Source: SCMP Published: 2024-03-08

China has again sought to portray itself as a responsible world power in its rivalry with the United States, and pledged to champion the Global South.

The latest effort came from top diplomat Wang Yi during a carefully choreographed press conference on the sidelines of the National People's Congress on Thursday.

He said Beijing's diplomatic priorities this year were to 'maintain stable relations with major powers, join hands with its neighbouring countries for progress, and strive for revitalisation with the Global South'.

'China will strive to provide more Chinese solutions to both regional hotspots and global issues, creating new opportunities for the world with its own development,' he said.

Wang addressed a wide range of issues, mostly concerning relations with major powers, but observers said a key message was how China sees its future role in a world increasingly dominated by its rivalry with the US.

The foreign minister said certain powers should not monopolise international affairs and countries should not be categorised according to their so-called strength. He said China was for an 'equal and orderly' multipolar world and inclusive economic globalisation that benefits all.

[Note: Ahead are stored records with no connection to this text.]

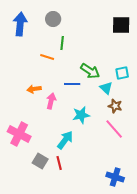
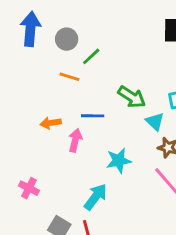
gray circle: (53, 19) -> (67, 39), moved
green line: (62, 43) -> (91, 56), turned 40
blue line: (72, 84) -> (93, 116), moved
pink cross: (19, 134) -> (29, 188), size x0.6

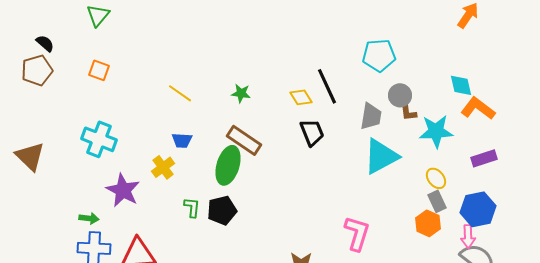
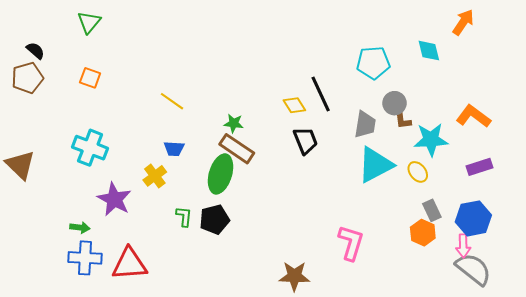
cyan diamond: (461, 85) -> (429, 51), moved
green star: (241, 93) -> (234, 123), moved
yellow ellipse: (436, 178) -> (418, 172), moved

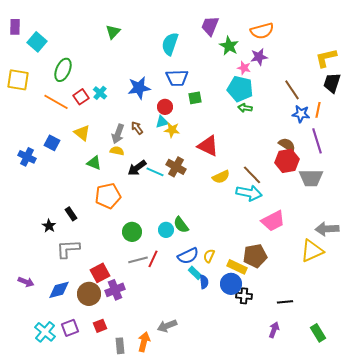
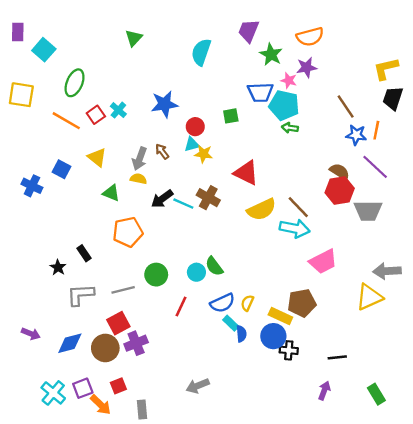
blue trapezoid: (177, 78) -> (260, 92), moved
purple line: (317, 141) -> (375, 167), turned -30
yellow semicircle: (221, 177) -> (262, 209), size x1.4
gray line: (138, 260) -> (123, 290), moved
orange arrow: (144, 342) -> (101, 405), moved, turned 120

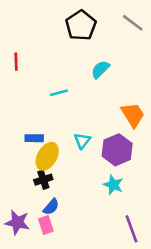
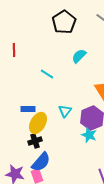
cyan line: (59, 93) -> (47, 74), turned 48
cyan star: (113, 185) -> (89, 135), moved
blue semicircle: (51, 207) -> (41, 162), size x1.5

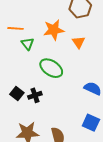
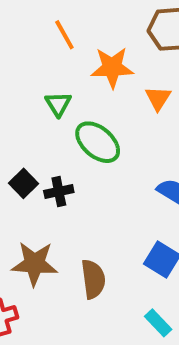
orange line: (16, 28) -> (64, 35), moved, turned 49
green triangle: (28, 44) -> (58, 104), moved

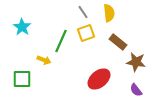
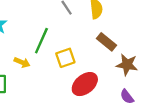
yellow square: (86, 33) -> (65, 58), moved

'It is impermissible that those with the bigger fist have the final say, and it is definitely unacceptable that certain countries must be at the table while others can only be on the menu,' he said.

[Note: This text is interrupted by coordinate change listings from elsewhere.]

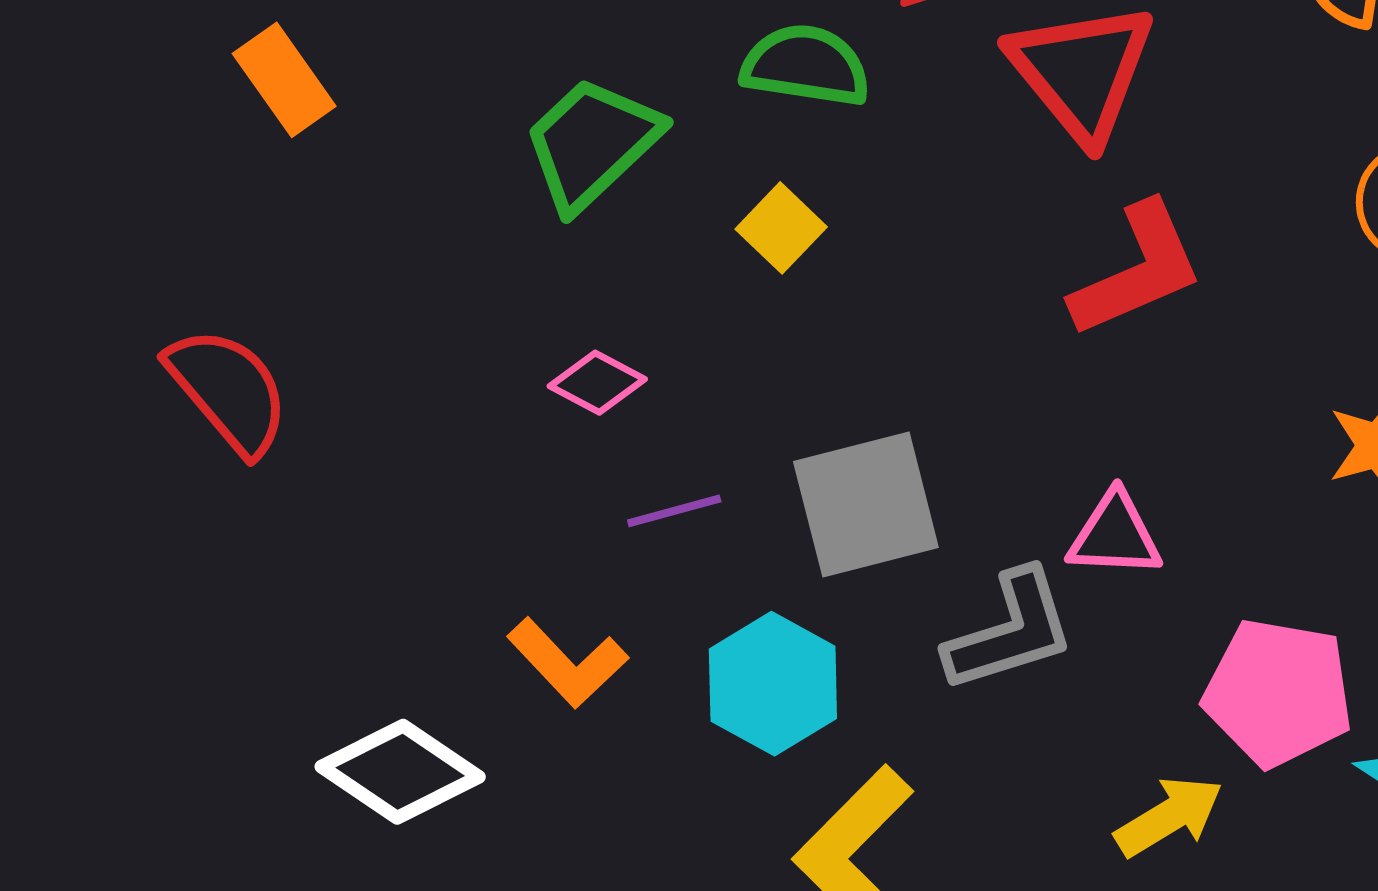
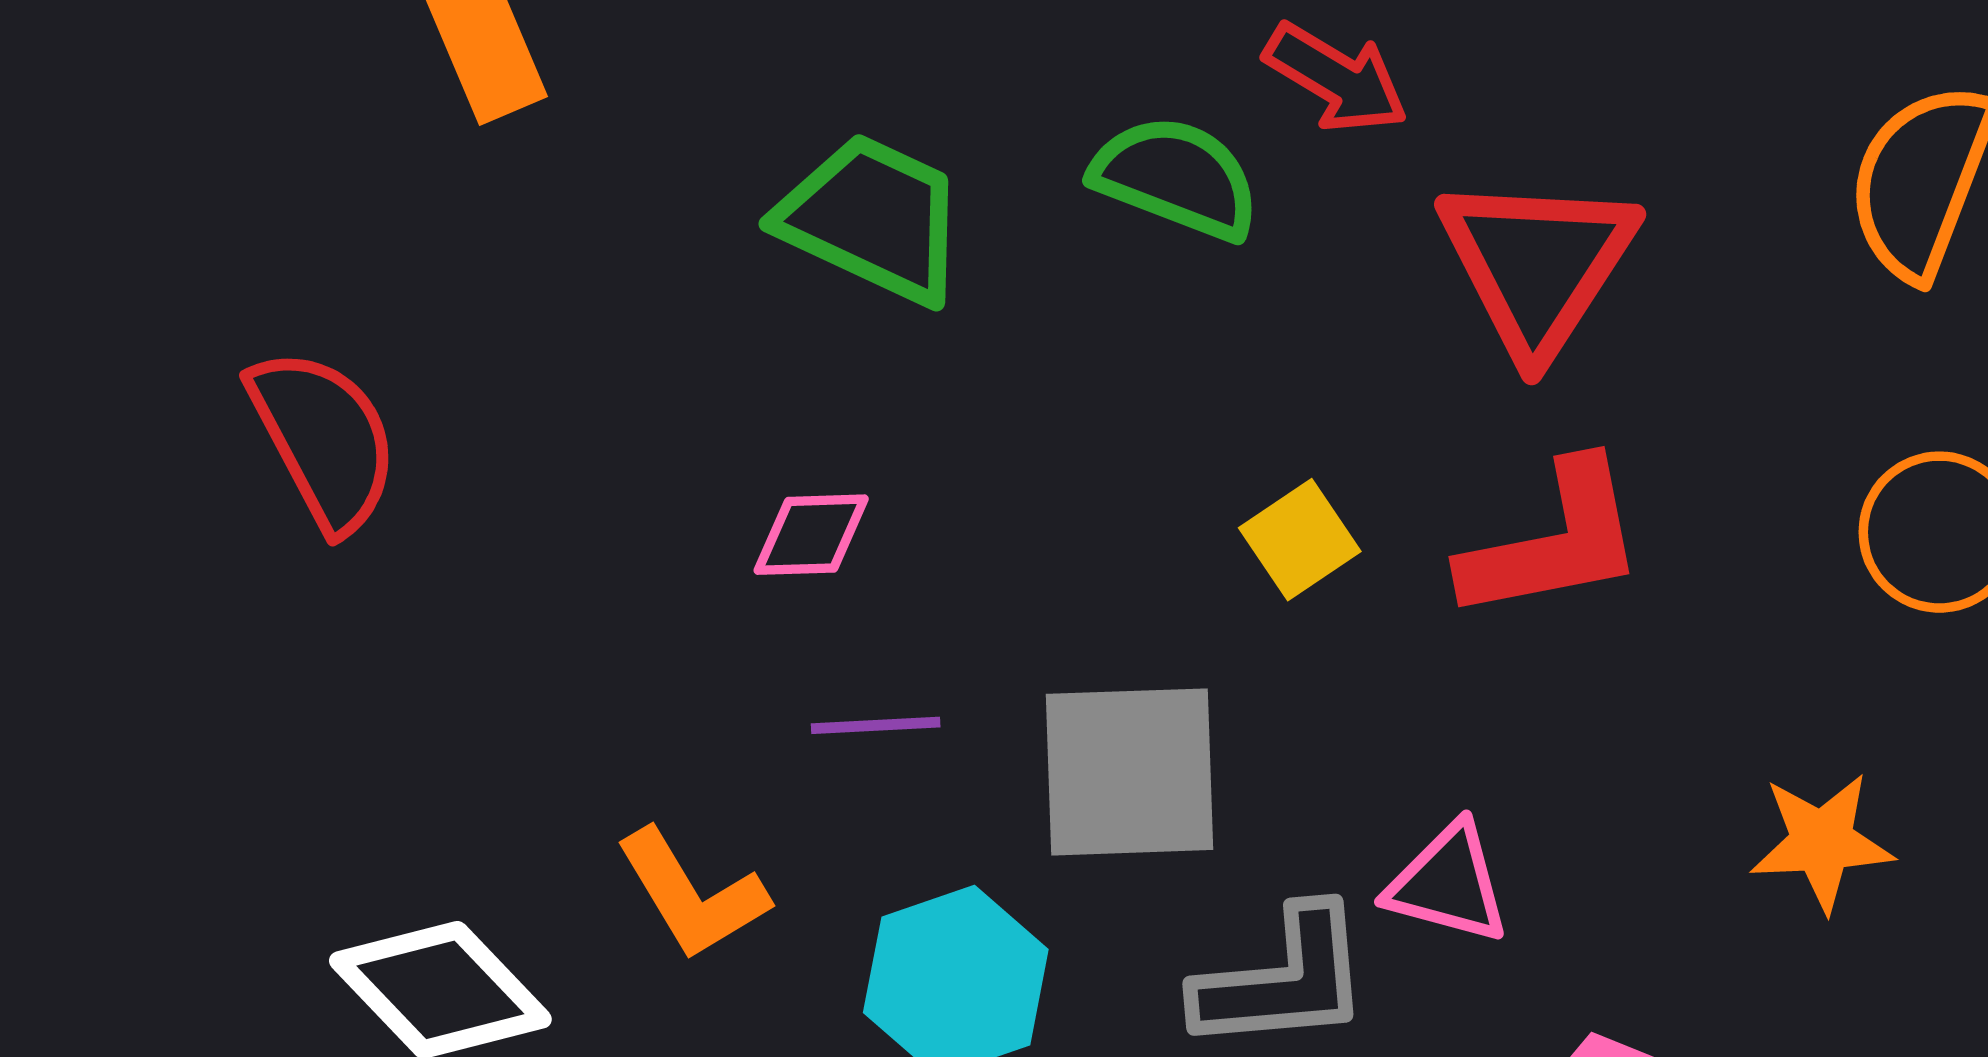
green trapezoid: (592, 143) -> (873, 219), turned 56
yellow square: (781, 228) -> (1300, 540), moved
pink diamond: (597, 383) -> (811, 535), turned -42

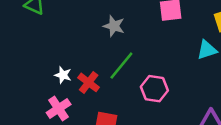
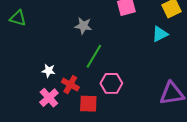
red cross: (89, 82) -> (70, 85), moved
pink hexagon: (154, 89) -> (111, 83), moved

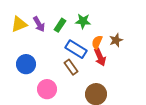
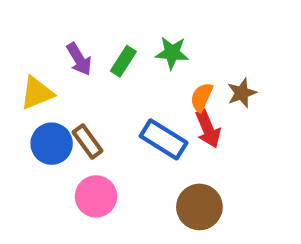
yellow triangle: (19, 24) -> (37, 93), moved
blue rectangle: (76, 49) -> (164, 139), moved
brown rectangle: (71, 67) -> (87, 141), moved

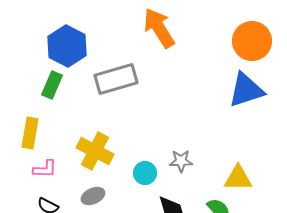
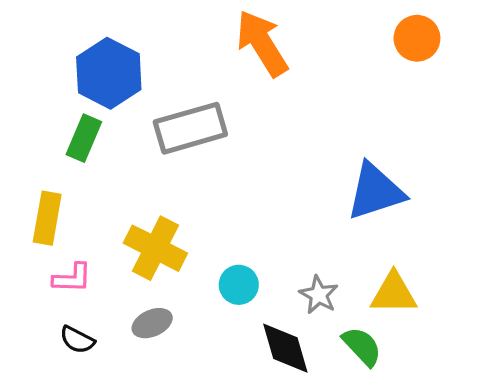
orange circle: (252, 41) -> (417, 38), moved, size x0.7
blue triangle: (246, 90) -> (375, 192), moved
gray star: (181, 161) -> (319, 295), moved, turned 30

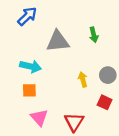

That appeared to be a direct response to US Secretary of State Antony Blinken's remarks last month that 'if you're not at the table in the international system, you're going to be on the menu'.

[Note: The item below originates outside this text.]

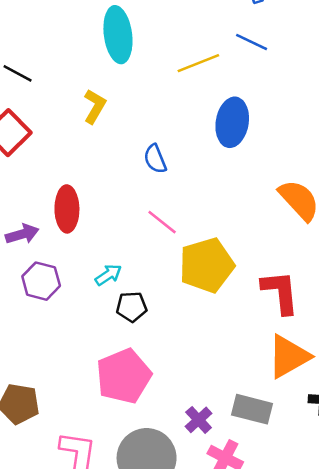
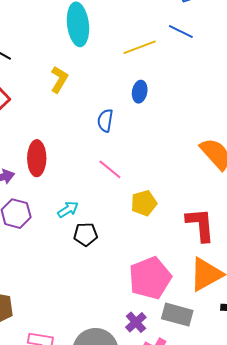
blue ellipse: (232, 122) -> (140, 92), moved, size x0.6
blue semicircle: (155, 159) -> (105, 121), turned 30
yellow pentagon: (207, 265) -> (144, 203), size x0.6
pink pentagon: (124, 376) -> (150, 278), moved

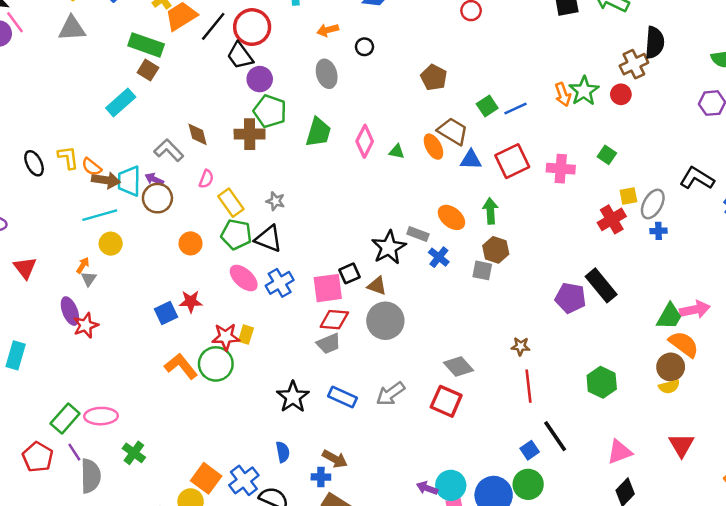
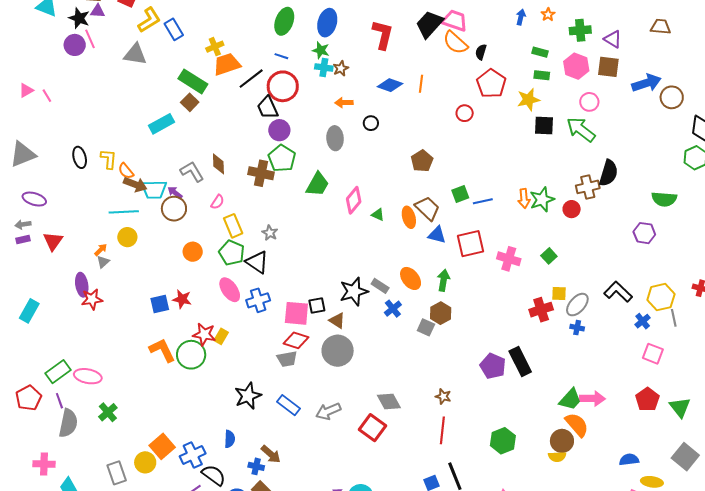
cyan trapezoid: (129, 181) -> (154, 189), turned -104

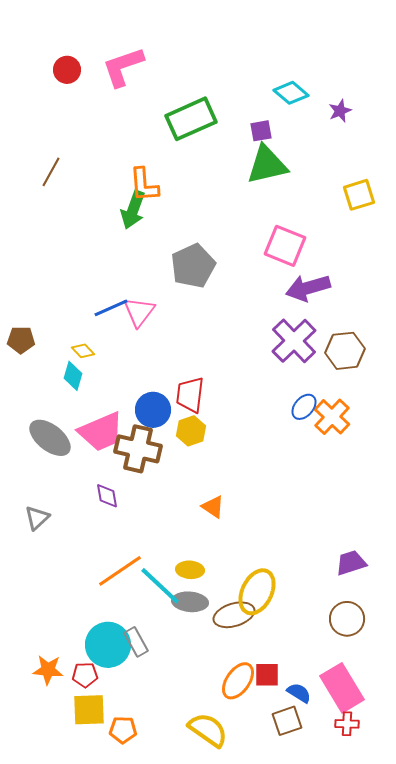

Despite China's economic woes, Wang also reiterated Beijing's promise to promote 'high-quality' belt and road cooperation, which he described as 'an engine for the common development of all countries and an accelerator for the modernisation of the whole world'.

Wang's remarks echoed the line from the closed-door Central Conference on Foreign Affairs Work late last year that China faced 'strategic opportunities' to raise its 'international influence, appeal and power' despite 'high winds and choppy waters'.

'In the face of complex turmoil in the international environment, China will persist in being a force for peace, a force for stability and a force for progress in the world,' Wang said.

George Magnus, a research associate at Oxford University's China Centre, said Wang's remarks during the televised presser drew attention to the rising tension over global governance between China and the US.

Beijing's narrative war with Washington also laid bare 'the reach that both superpowers have, or lack, in the so-called Global South, which is not the uniform, one-size template for global developing and middle-income nations often portrayed,' he said.

'For the time being though, China is playing to the one unifying theme among Global South countries, which is that it is not America. And it's clear that many - by no means all - countries are unhappy with or uncertain about the US in the global system, especially ahead of the November elections and in view of the churn in American politics.'

Wang Wen, executive dean of the Chongyang Institute for Financial Studies at Renmin University of China, said US-led containment and interference remained the biggest challenge for the country's rise.

'Even so, [it is clear that] China still has the confidence to overcome external challenges and contribute diplomatically to the realisation of national rejuvenation,' he said.

Describing the world as being stuck in the most chaotic stage since World War II, he said it was a fact that 'China is a force for peace, stability and development in the world'.

'No one can deny that in the past 40 years, China has been the only major economy in the world that has not launched or participated in wars,' he said.

But Pang Zhongying, an expert on international affairs from Sichuan University, said although Wang's messaging was clearly aimed at countering the US-led West, key questions remained unanswered.

'We still don't know how China plans to deliver those ambitious diplomatic goals given the economic turmoil at home and how it plans to cope with the possibility of [former US president] Donald Trump's second term,' he said.

Shen Dingli, a Shanghai-based international relations scholar, said Beijing should be careful when it talks about ambitions to be a leader of the Global South as it could fuel suspicion from other emerging powers.

He also said China's efforts to style itself as an alternative to the US would be seen by some - especially the China hawks in the West - as an attempt to challenge or displace Washington in the existing world order.

Magnus agreed, noting that despite Beijing's talking points about a multipolar world, it may find it hard to live with other powers that do not share China's national interests and narratives.

'An India that was more aligned with the US, for example, could not fit into China's orbit well. Multipolarity for China is a system in which China's governance system was central,' he said.